While reading this, I empathized with the human aspect of it. It’s a good story, and I think it more or less accurately describes how someone would function had this actually happened. Even today we, like Ish, have all these ideas of how to stop mankind from destroying the earth- but that’s all they are, ideas. Ish has all these ideas on how to fix the electricity, how to bring the flowing water back, but doesn’t give his tribe the tools to do it. He starts a school for the children of his tribe but when they lose interest he lets them stop. And so they know nothing about reading or doing simple arithmetic or even what “Arizona” was. While they have no interest in school, they all are fixated on the hammer. It becomes sort of a relic to them and gives Ish something to believe in while the children know nothing else. Carson’s book heavily examines the United States obsession with chemicals in a post WWII society. We didn’t care what we were hurting as long as we were getting results. People were good at trying to put a positive face on DDT spraying but the reality is that poison is still poison. I think Earth Abides could possibly show the outcome of what goes on in Carson’s book Silent Spring. If you stay silent, and let people do whatever they want to the earth, eventually nature is going to try and rebalance itself out. The basic instinct and only way to rebuild at that point would be to completely level out what’s destroying it, and that’s us.

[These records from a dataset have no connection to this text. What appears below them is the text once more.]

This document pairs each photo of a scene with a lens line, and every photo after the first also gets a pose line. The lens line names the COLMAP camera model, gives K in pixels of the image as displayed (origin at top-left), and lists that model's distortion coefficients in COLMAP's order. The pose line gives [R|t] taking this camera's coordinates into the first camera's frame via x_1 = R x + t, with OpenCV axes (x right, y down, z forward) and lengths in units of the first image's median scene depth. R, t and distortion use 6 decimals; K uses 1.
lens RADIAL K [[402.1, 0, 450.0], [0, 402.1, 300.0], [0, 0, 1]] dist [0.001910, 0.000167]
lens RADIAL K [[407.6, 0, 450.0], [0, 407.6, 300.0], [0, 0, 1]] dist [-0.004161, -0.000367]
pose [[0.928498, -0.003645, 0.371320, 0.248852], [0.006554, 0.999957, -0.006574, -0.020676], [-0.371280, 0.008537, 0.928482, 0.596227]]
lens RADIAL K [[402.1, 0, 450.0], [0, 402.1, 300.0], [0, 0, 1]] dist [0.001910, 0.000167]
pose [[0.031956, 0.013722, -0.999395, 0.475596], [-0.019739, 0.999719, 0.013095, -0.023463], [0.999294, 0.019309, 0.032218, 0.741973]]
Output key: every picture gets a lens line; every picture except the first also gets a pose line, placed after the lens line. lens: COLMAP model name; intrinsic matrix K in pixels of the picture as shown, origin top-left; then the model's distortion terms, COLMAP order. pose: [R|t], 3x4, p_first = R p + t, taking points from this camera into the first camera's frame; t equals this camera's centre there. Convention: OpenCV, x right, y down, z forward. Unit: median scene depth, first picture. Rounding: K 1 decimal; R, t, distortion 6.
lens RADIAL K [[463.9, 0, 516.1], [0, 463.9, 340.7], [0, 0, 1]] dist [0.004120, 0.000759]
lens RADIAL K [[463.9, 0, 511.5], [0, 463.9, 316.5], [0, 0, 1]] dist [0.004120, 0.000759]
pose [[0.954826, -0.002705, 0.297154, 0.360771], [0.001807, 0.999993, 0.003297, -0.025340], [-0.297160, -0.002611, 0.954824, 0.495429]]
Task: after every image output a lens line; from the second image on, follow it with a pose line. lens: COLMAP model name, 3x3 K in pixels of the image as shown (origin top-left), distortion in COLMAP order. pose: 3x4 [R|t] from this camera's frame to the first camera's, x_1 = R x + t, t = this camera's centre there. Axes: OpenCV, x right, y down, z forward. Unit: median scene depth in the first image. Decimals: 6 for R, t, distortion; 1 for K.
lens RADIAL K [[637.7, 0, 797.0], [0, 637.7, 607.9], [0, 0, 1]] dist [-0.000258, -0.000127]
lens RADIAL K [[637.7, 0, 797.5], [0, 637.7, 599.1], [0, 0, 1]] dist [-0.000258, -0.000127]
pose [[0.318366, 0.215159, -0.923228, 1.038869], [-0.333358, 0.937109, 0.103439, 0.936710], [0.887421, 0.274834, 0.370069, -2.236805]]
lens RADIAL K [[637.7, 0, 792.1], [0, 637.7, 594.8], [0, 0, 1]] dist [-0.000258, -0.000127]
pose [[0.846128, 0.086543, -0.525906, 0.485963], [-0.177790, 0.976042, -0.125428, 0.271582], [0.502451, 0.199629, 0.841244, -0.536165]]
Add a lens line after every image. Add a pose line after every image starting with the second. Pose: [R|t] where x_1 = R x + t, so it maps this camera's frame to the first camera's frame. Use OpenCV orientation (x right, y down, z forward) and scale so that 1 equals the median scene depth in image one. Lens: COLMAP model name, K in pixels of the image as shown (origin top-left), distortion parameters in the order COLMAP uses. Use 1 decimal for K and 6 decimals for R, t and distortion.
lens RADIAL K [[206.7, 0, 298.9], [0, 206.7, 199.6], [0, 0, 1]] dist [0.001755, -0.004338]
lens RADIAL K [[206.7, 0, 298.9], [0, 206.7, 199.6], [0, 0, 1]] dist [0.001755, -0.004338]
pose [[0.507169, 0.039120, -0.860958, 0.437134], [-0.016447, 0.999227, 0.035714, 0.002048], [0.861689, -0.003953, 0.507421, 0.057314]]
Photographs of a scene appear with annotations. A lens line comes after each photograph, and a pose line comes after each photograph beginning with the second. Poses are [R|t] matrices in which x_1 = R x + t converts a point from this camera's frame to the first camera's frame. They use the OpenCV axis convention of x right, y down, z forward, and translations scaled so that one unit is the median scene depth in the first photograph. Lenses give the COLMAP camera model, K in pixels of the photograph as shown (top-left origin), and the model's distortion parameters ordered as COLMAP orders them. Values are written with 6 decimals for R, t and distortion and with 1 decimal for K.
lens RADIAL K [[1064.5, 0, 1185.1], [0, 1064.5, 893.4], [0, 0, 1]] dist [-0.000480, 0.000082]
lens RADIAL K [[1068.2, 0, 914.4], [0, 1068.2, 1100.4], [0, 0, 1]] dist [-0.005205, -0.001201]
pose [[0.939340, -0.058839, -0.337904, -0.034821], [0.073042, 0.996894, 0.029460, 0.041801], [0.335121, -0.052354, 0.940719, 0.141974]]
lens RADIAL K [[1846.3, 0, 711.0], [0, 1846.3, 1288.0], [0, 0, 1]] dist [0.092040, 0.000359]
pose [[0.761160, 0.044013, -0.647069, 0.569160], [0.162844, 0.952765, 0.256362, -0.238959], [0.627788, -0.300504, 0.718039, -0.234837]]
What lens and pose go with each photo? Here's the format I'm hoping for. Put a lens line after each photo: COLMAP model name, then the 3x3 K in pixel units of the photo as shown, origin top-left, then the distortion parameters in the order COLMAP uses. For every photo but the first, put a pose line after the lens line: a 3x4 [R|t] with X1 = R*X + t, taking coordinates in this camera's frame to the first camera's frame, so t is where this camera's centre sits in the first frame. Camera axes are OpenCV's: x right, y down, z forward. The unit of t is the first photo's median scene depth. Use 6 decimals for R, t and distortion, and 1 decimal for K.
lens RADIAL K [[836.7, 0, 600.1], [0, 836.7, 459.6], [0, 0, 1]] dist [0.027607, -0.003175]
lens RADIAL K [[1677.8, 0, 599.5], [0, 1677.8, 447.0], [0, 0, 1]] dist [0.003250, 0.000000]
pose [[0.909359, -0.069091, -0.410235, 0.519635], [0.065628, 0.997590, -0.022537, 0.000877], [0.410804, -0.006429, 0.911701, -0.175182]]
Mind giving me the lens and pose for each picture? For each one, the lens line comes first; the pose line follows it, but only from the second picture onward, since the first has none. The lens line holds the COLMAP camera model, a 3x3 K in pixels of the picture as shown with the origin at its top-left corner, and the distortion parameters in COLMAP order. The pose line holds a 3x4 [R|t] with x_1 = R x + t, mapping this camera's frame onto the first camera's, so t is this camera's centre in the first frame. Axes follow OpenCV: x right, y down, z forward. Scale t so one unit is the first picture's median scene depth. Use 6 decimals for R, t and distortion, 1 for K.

Reading this book today, it’s not a scary as it was when it came out. Because the technology that was around then seems like ages ago, because people now don’t know anything else. We live in world that has the universe in the palm of their hand. You don’t know how to do something? Google it. Can you even imagine living now without that? We have coffee that pours without any buttons being touched, cars that start automatically and without keys, news within seconds of stories breaking and so much more. Our world would shatter without technology. So I do commend Stewart for showing how these people only seventy years ago were able to develop a functioning system.
It’s terrifying to think that in one instant something can happen that could change our lives forever. It’s even worse to think that we are all just little pieces of this earth, pieces that can be switched out or taken away for good. In the end, all we really are going to have is ourselves, to rebuild, to move on. Some people may abandon their faith while others might cling on to seemingly insignificant objects, like the hammer. The bottom line is that anything can happen, nothing is permanent. And there’s nothing in this world that can make you feel more alone than that.